Um mapa vivo na cidade
Segundo a Secretaria do Verde e Meio Ambiente, há pelo menos 103 hortas urbanas registradas em São Paulo. Elas ocupam terrenos baldios, praças e até lajes de edifícios. Algumas garantem o sustento de famílias, outras funcionam como laboratórios vivos para pesquisas. Muitas se consolidam como espaços simbólicos de resistência à lógica da cidade excludente e mercantilizada.
A Horta das Flores, na Mooca, existe há 17 anos em um terreno de 7 mil m² à beira da Radial Leste. Mantida por cerca de 30 pessoas, o espaço promove cultivo agroecológico, biodiversidade e educação ambiental, em parceria com universidades e organizações sociais.
Desde 2014, o Grupo de Estudos em Agricultura Urbana (GEAU), coordenado pela professora Thais Mauad no Instituto de Estudos Avançados (IEA-USP), desenvolve pesquisas, ações de extensão e articulação política sobre o tema. Durante a pandemia, um estudo publicado na Sustainability revelou que, apesar das interrupções nas cadeias de suprimento, nenhuma horta urbana foi desativada — um sinal claro da resiliência dessas práticas frente às crises. Na laje de um edifício da Faculdade de Medicina da USP, uma horta comandada por voluntários serve de apoio à disciplina “Medicina Culinária”, que estimula futuros médicos a refletirem sobre alimentação e saúde.

Figura 2. Horta da Faculdade de Medicina da USP.
(Foto: Cecília Bastos/USP Imagens. Reprodução)
Mulheres e resistência na periferia
Na Zona Leste, mulheres são protagonistas da agricultura urbana. A Associação dos Agricultores da Zona Leste (AAZL), com cerca de 40 membros, promove práticas agroecológicas com preços acessíveis. Estudos acadêmicos mostram que essas hortas, além de alimentar, educam, acolhem e criam redes de apoio social.
Na periferia paulistana, a força vem da comunidade. Plantar é também resistir. As hortas urbanas fomentam o engajamento político e a reapropriação dos espaços públicos.
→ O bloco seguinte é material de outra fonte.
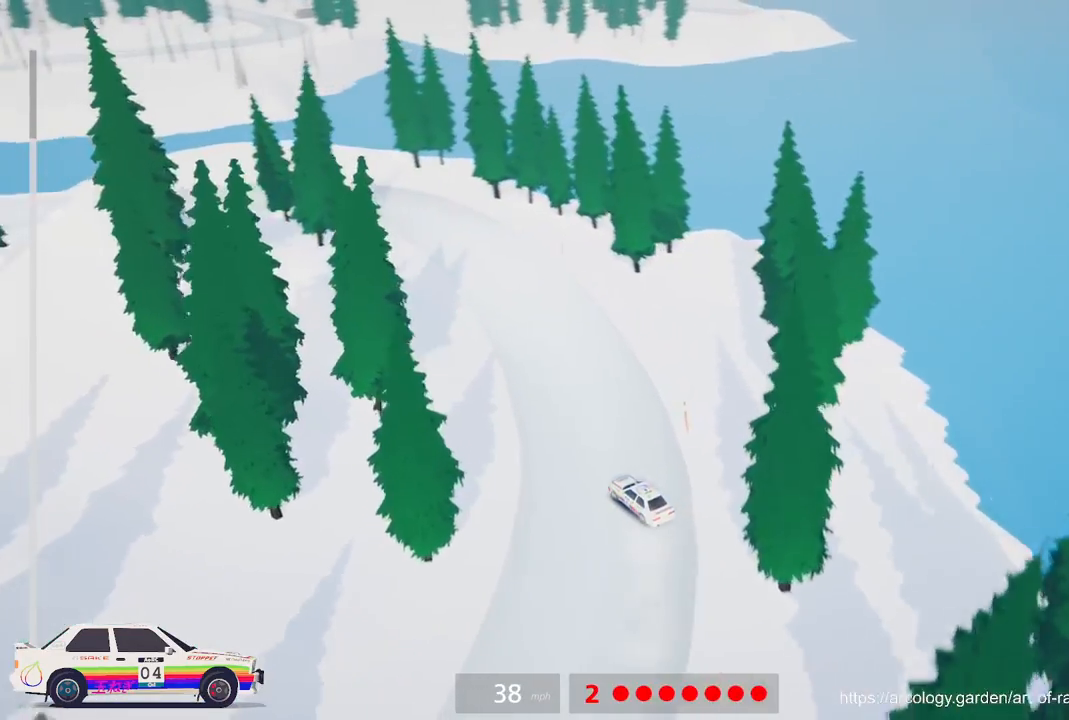
{"buttons": ["R2"], "left_stick": "center", "events": []}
Esses espaços despertam uma “potência de agir”, fortalecendo redes de solidariedade e participação cidadã.
“Mais do que plantar alimentos, as hortas urbanas cultivam pertencimento, resistência e novos modelos de convivência nas grandes cidades.”
Embora os desafios persistam — como falta de segurança jurídica, insumos e apoio técnico —, as hortas mostram que uma outra cidade é possível. Como dizem os próprios agricultores: cuidar da terra é cuidar da vida.
Em São Paulo, entre o concreto e o asfalto, brotam sementes de transformação. As hortas comunitárias não apenas alimentam: elas ensinam, curam, resistem e imaginam futuros mais justos. E mostram, com todas as letras e folhas, que plantar é um gesto radical de esperança e reexistência.